## begin

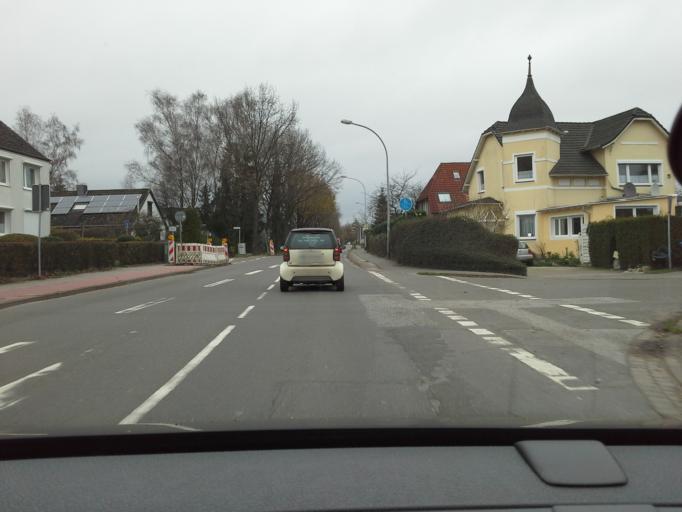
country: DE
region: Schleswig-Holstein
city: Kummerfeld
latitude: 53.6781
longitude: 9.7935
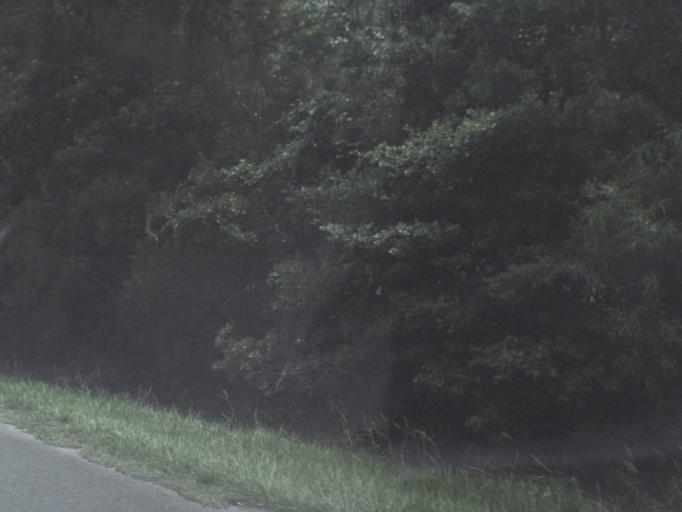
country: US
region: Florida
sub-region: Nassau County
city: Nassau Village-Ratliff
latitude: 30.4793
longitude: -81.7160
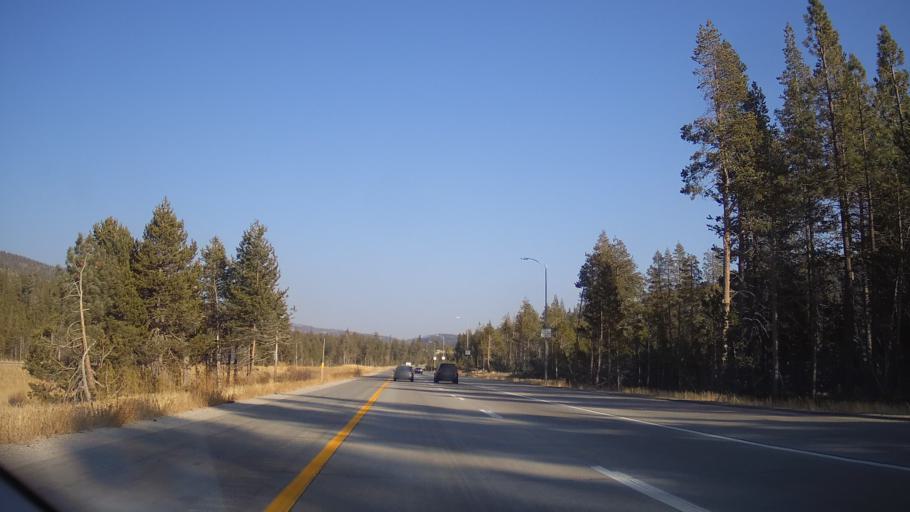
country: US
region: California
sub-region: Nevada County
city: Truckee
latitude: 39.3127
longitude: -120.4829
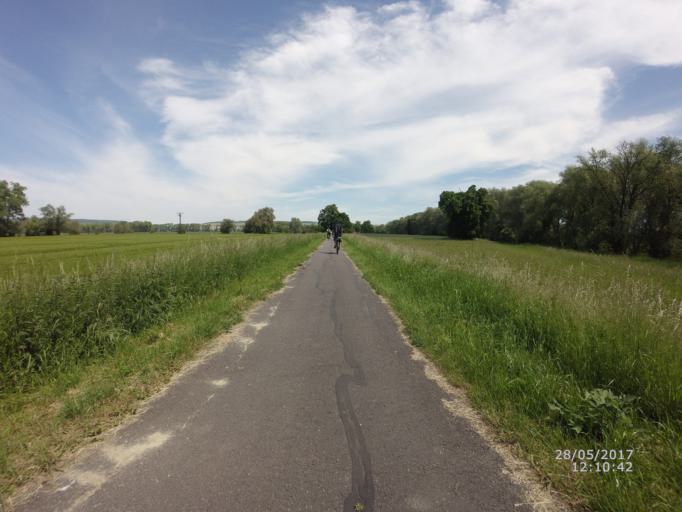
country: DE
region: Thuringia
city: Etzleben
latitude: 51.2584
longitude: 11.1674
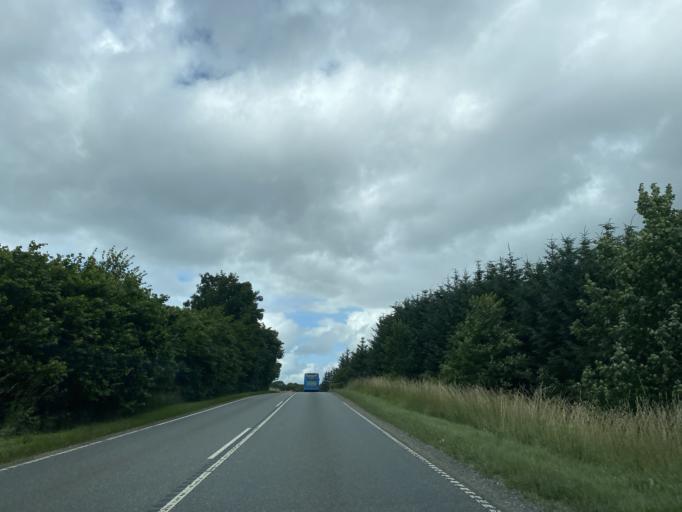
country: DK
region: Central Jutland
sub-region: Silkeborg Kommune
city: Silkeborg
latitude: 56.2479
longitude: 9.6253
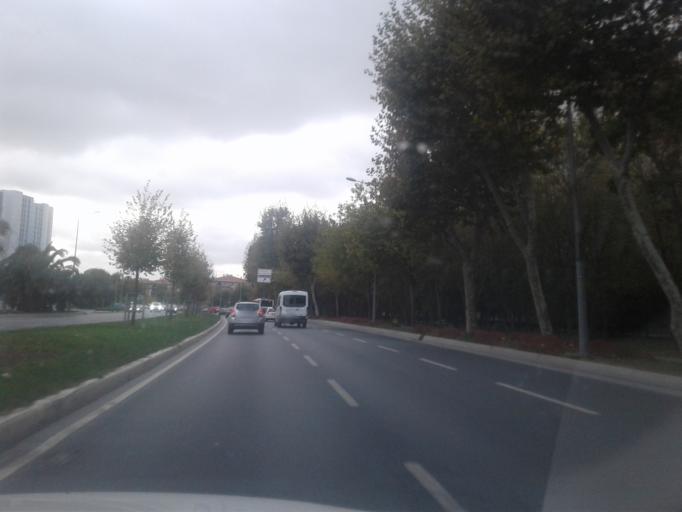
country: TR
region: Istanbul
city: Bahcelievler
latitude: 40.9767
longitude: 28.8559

## end

WHAT IS NEEDED. Reproduce all of the lines above, leaving out the pictures.

ANSWER TO THIS PROBLEM.
country: DE
region: Schleswig-Holstein
city: Kummerfeld
latitude: 53.6781
longitude: 9.7935
country: US
region: Florida
sub-region: Nassau County
city: Nassau Village-Ratliff
latitude: 30.4793
longitude: -81.7160
country: US
region: California
sub-region: Nevada County
city: Truckee
latitude: 39.3127
longitude: -120.4829
country: DE
region: Thuringia
city: Etzleben
latitude: 51.2584
longitude: 11.1674
country: DK
region: Central Jutland
sub-region: Silkeborg Kommune
city: Silkeborg
latitude: 56.2479
longitude: 9.6253
country: TR
region: Istanbul
city: Bahcelievler
latitude: 40.9767
longitude: 28.8559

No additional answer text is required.